When you’re an un-agented writer, The Editor seems like a mythical creature—a phoenix, a unicorn, a Great White Whale. People talk about them all the time—often in excited whispers—so it seems likely that they exist. But you’ve never seen one in its natural habitat, so they remain shrouded in mystery. What’s the best way to catch one? Should you wear virginal white and a crown of flowers and lurk very quietly on the fringes of BEA, waiting for one to emerge and lay its head in your lap? Do you need some sort of special net, woven in the wilds of Siberia while Tuvan throat singers chant prayers for your literary greatness? You wait and watch as your fellow writers go off into the wild and return home triumphant, editors in tow. But the details of those quests are always fuzzy. Eventually, you learn that The Editor reveals itself only to agents. This is a bit of a relief—like most people, you look terrible in virginal white.

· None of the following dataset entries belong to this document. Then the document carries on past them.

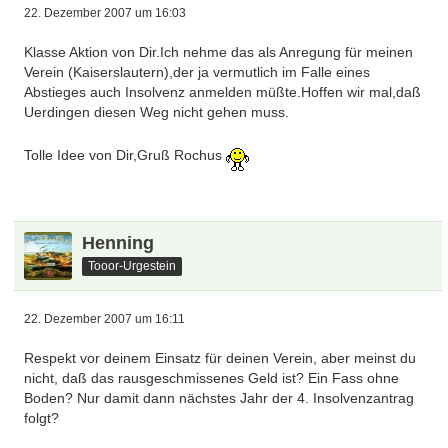
22. Dezember 2007 um 16:03
Klasse Aktion von Dir.Ich nehme das als Anregung für meinen
Verein (Kaiserslautern),der ja vermutlich im Falle eines
Abstieges auch Insolvenz anmelden müßte.Hoffen wir mal,daß
Uerdingen diesen Weg nicht gehen muss.
Tolle Idee von Dir,Gruß Rochus
Henning
Tooor-Urgestein
22. Dezember 2007 um 16:11
Respekt vor deinem Einsatz für deinen Verein, aber meinst du
nicht, daß das rausgeschmissenes Geld ist? Ein Fass ohne
Boden? Nur damit dann nächstes Jahr der 4. Insolvenzantrag
folgt?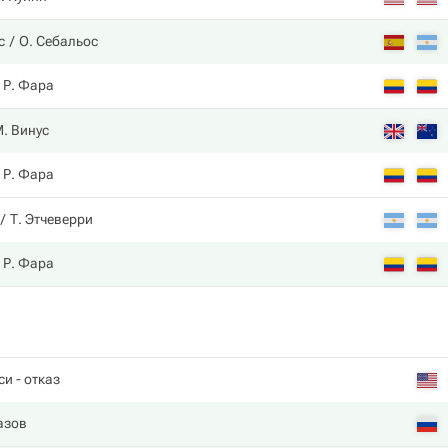
с
О. Себальос
Р. Фара
. Винус
Р. Фара
Т. Этчеверри
Р. Фара
си
- отказ
азов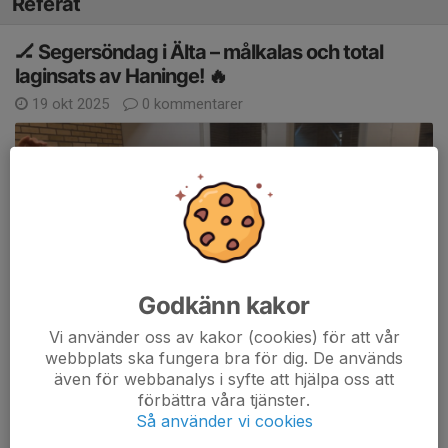
Referat
🏒 Segersöndag i Älta – målkalas och total
laginsats av Haninge! 🔥
19 okt 2025
0 kommentarer
Godkänn kakor
Vi använder oss av kakor (cookies) för att vår
webbplats ska fungera bra för dig. De används
🏒 Segersöndag i Älta – målkalas och total laginsats av
även för webbanalys i syfte att hjälpa oss att
Haninge! 🔥
förbättra våra tjänster.
Så använder vi cookies
En kylig söndagskväll i Älta ishall blev snabbt het när Haninge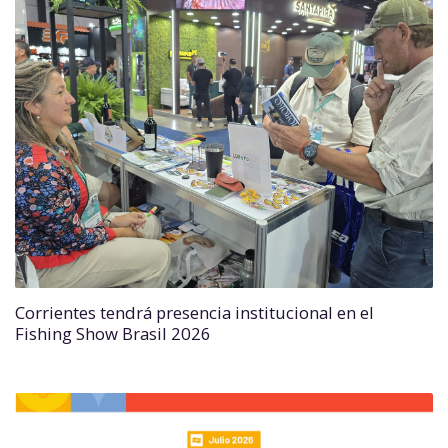
Corrientes tendrá presencia institucional en el
Fishing Show Brasil 2026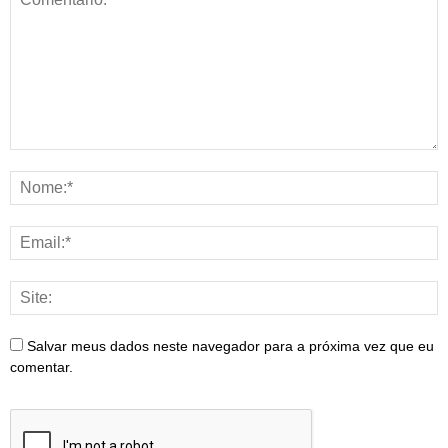
Salvar meus dados neste navegador para a próxima vez que eu
comentar.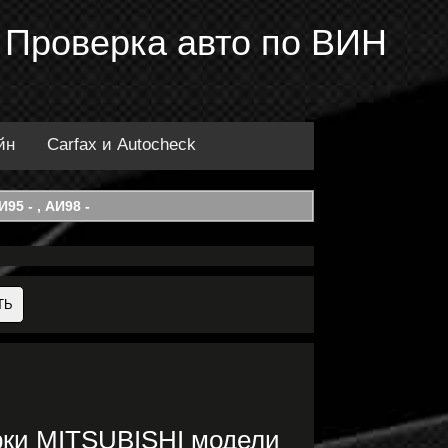
 Проверка авто по ВИН
йн
Carfax и Autocheck
95 - , АИ98 -
рки MITSUBISHI модели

Once you find an agent to do your questing for you, The Editor starts to seem more like The Bachelorette. Each acquisitions meeting feels like a rose ceremony. Will you receive that coveted flower and move on to the next round of the competition? Or will you be sent home in disgrace? You try to swallow your nerves and smile pretty for the cameras, knowing you have no control.
When The Editor finally chooses you and invites you to go out and celebrate, she morphs once again. Now she most closely resembles That Really Attractive Person on OKCupid Whom You Never Thought Would Actually Respond to Your Email. You’ve already charmed her in writing, but what if she doesn’t like you in person? What should you wear so that you look like you’re trying just hard enough, but not TOO hard? What if you laugh too loudly at her jokes or spill your drink in her lap or get something green stuck in your teeth? What if you’re unbelievably awkward? Friends remind you that all writers are unbelievably awkward and that all you have to do is be yourself. But what if your plain old self isn’t good enough for The Editor?
Then you get your first editorial letter, and The Editor becomes The Mean Girl. How could she say all those horrible things about your book? How dare she call your main character unlikeable and accuse your subplot of meandering aimlessly? If she had twenty-seven pages worth of problems with your book, why did she bother to buy it in the first place? You rant and rail and throw things, then curl up in a ball of despondence and try to hide from the bullying. Nobody understands you, least of all The Editor. Why did you even bother wearing that cute new dress in order to impress her? Nothing you do will ever be good enough for her. You might as well give up now so you never have to see her again.
And then the edit letter sinks in, and you realize that The Editor is, in fact, The Omnipotent One. How did she untangle your snarled plot lines so effortlessly? How did she make your world-building snap into place? How could she have known that giving your main character that one extra personality trait would make her eight thousand times more interesting? You are nothing compared to the genius of The Editor. You want to shower her with cupcakes and flowers and prostrate yourself at her feet.
Then you start your revisions, and The Editor steps down off her pedestal and starts to feel like The Unavailable Significant Other. You’re busting your ass for her in that revisions cave, day in and day out, sequestered from everyone you love and surviving solely on take-out food full of MSG. Why isn’t she there to cook you a nice dinner, pat your head, and tell you how shiny and amazing you are? Should it really take her so long to reply to the angsty emails you write in the middle of the night? Maybe she wants to break up and just hasn’t told you yet. You suspect she might be cheating on you with other books.
But through it all, you know that one day—far, far in the future—your book will be finished, and it will belong to both of you. When it’s sitting on shelves all around the country, your mystical, intimidating, all-knowing editor will finally feel like your partner in crime, your equal, the other proud parent of your beautiful baby.
And then it’ll be time to start the process all over again.